Powell's wife, Susan Powell-Cox, has been missing for more than two years and Powell has been engaged in a custody dispute with his wife's parents. The children were moved to Cox's parents' home after authorities found pornography in the home of Powell's father, Steven Powell, where he and his sons were living, CNN said. Steven Powell was arrested and eventually charged with voyeurism and possessing images of children engaged in sexually explicit conduct, court documents indicated.
A judge's refusal of Powell's petition to regain custody of his boys and ordering him to undergo psychological evaluations apparently was the trigger for Sunday's events, the sheriff's office said.
Authorities said Powell waited outside his home for a social worker to bring his boys for a supervised visit, authorities said. As the children reached the door, Powell shoved the social worker back, took his sons inside and locked the door.

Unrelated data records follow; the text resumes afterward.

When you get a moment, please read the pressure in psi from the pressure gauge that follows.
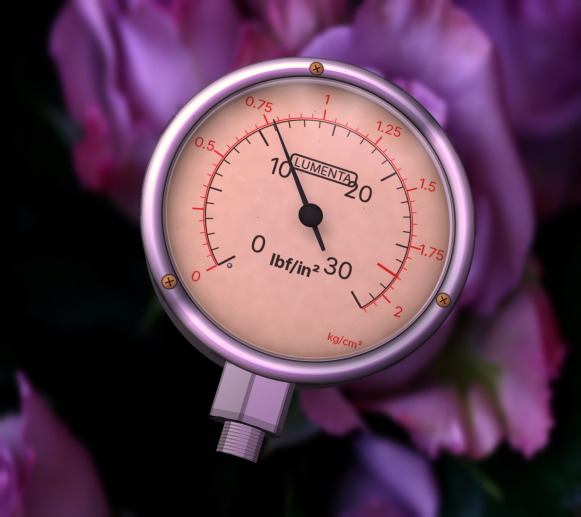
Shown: 11 psi
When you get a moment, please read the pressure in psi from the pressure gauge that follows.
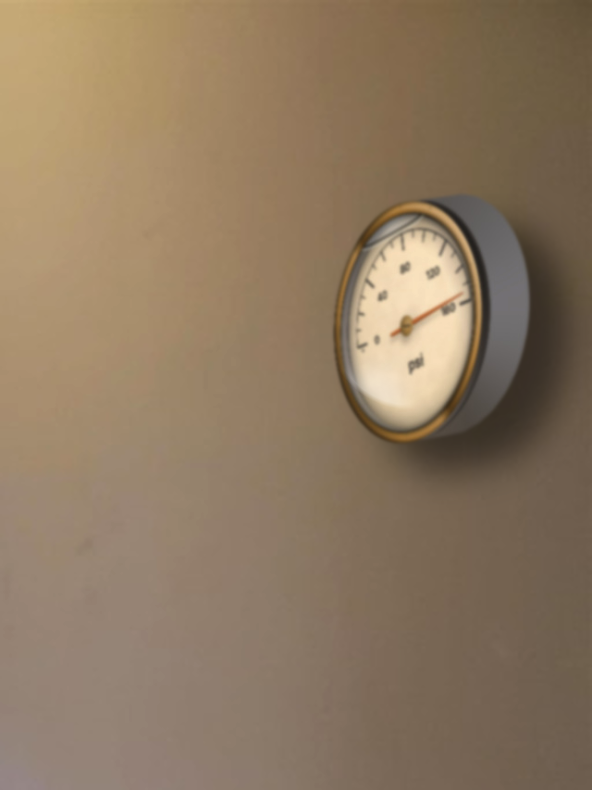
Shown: 155 psi
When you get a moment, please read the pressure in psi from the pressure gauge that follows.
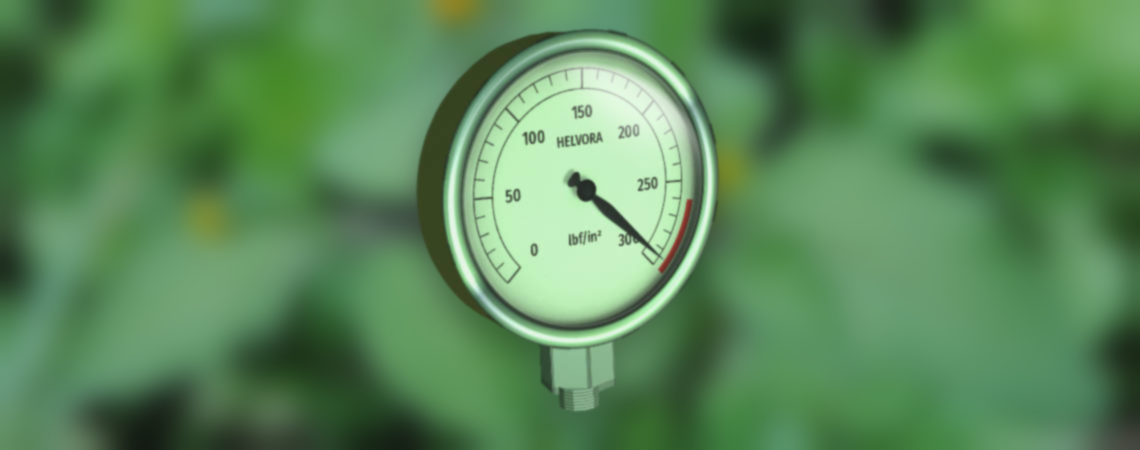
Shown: 295 psi
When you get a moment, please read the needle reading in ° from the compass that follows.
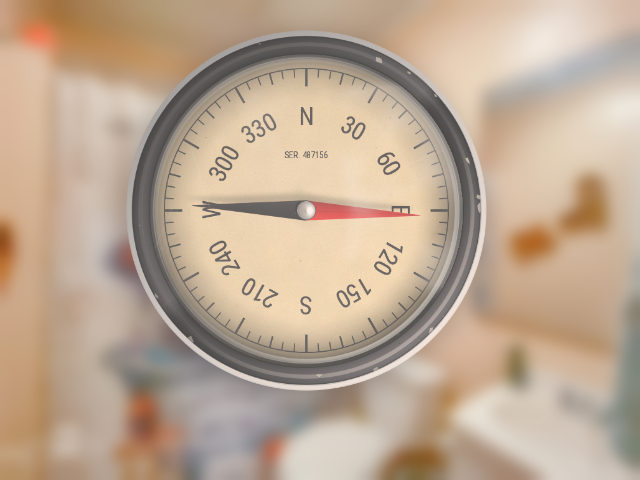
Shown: 92.5 °
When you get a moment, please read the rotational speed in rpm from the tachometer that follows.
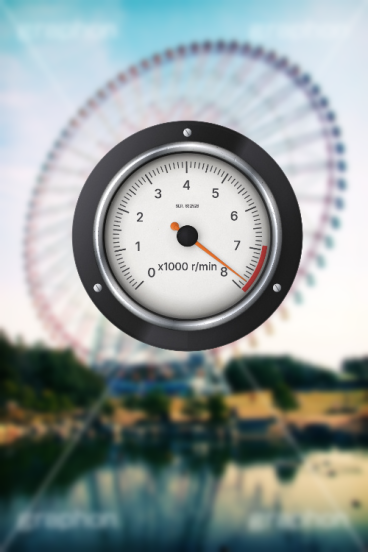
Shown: 7800 rpm
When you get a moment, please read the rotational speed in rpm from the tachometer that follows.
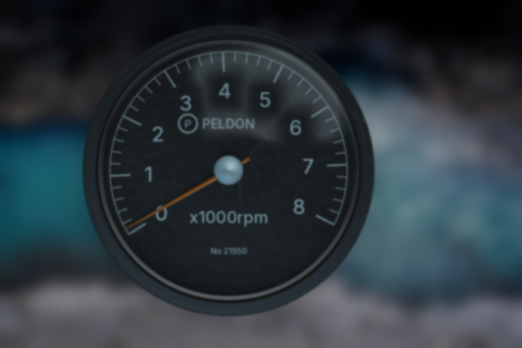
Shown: 100 rpm
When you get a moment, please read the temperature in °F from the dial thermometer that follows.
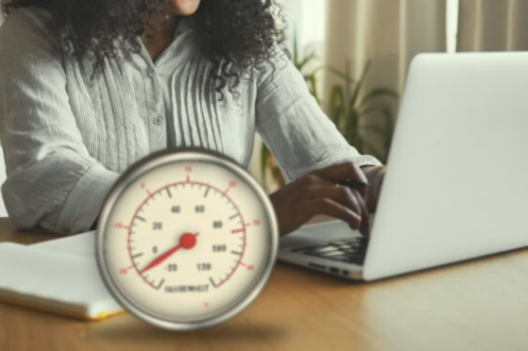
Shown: -8 °F
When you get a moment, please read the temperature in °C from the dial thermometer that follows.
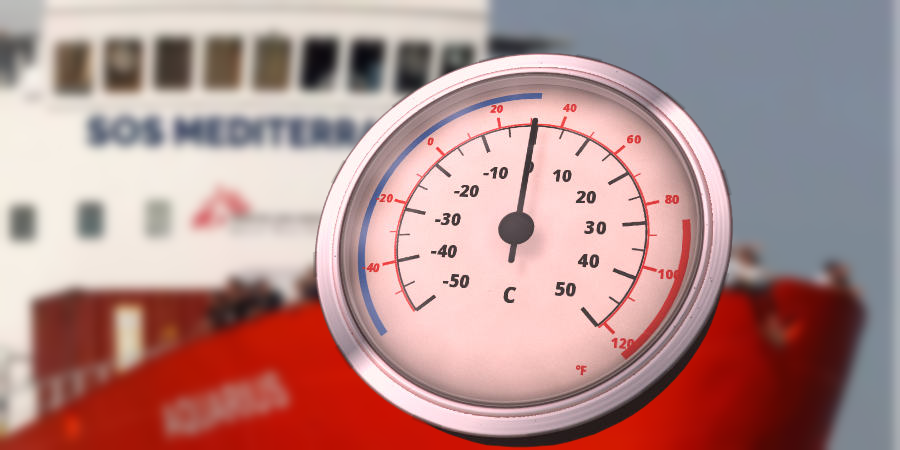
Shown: 0 °C
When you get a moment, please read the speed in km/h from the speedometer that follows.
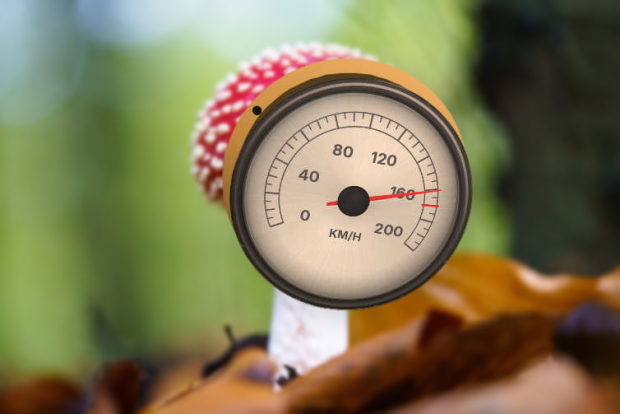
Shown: 160 km/h
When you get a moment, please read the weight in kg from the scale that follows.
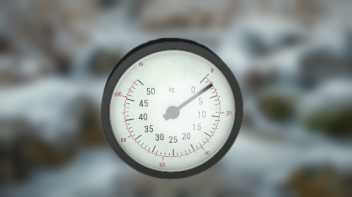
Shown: 2 kg
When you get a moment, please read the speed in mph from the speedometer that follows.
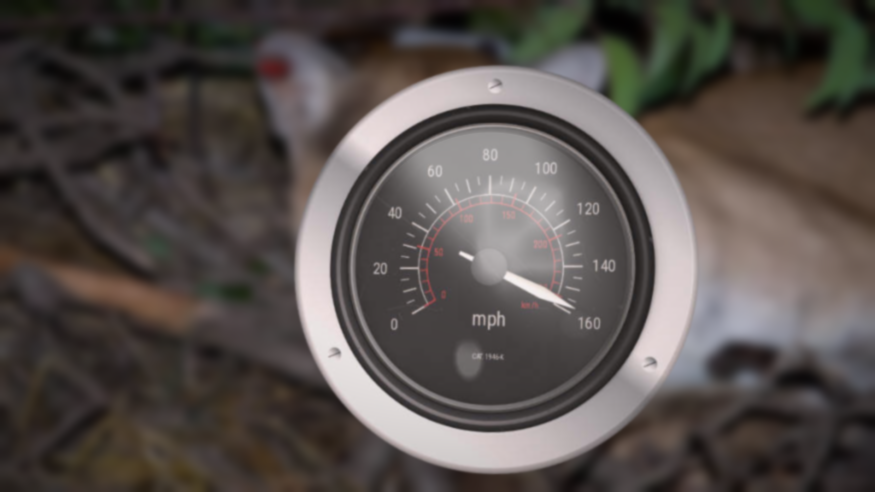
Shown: 157.5 mph
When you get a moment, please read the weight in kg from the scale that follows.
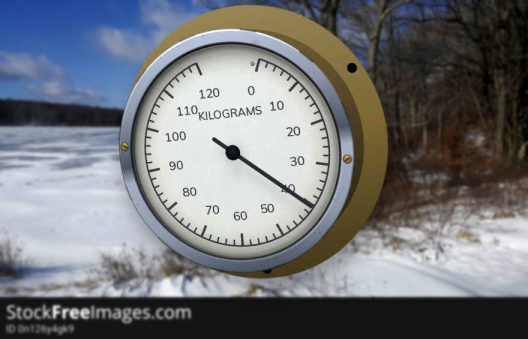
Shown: 40 kg
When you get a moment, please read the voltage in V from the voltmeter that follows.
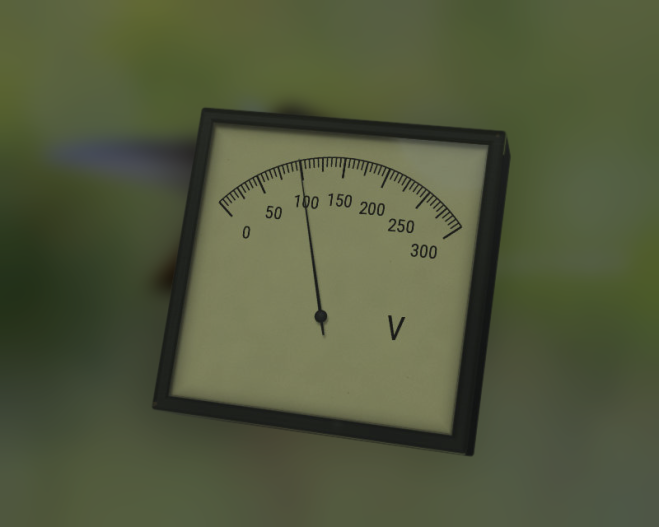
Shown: 100 V
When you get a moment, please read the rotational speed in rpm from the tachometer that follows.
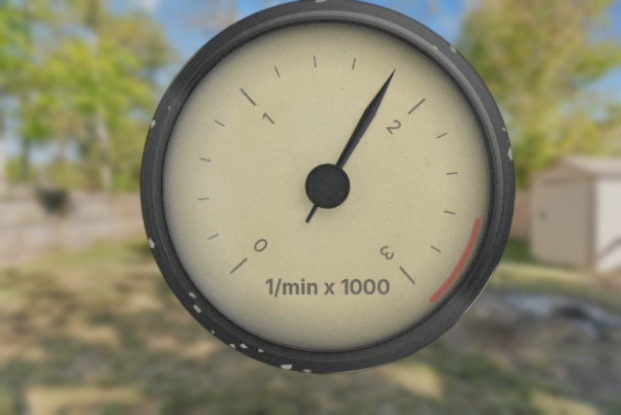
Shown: 1800 rpm
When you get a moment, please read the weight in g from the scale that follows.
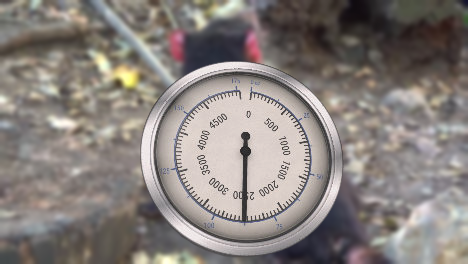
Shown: 2500 g
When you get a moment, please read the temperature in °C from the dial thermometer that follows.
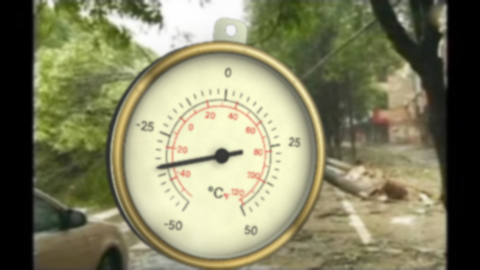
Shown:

The social worker, who reported smelling something akin to gas, tried "pounding the doors, trying to get in," said Gary Franz, a deputy chief with Graham Fire and Rescue.
While she was calling her supervisor the house exploded, rattling windows and shaking nearby homes, Franz said.
In Utah, a relative said Powell's act was an "admission of guilt," KUTV, Salt Lake City reported.
"I think this is his admission of guilt, and he just couldn't handle it anymore," Kirk Graves, Powell's brother-in-law, told KUTV, Salt Lake City.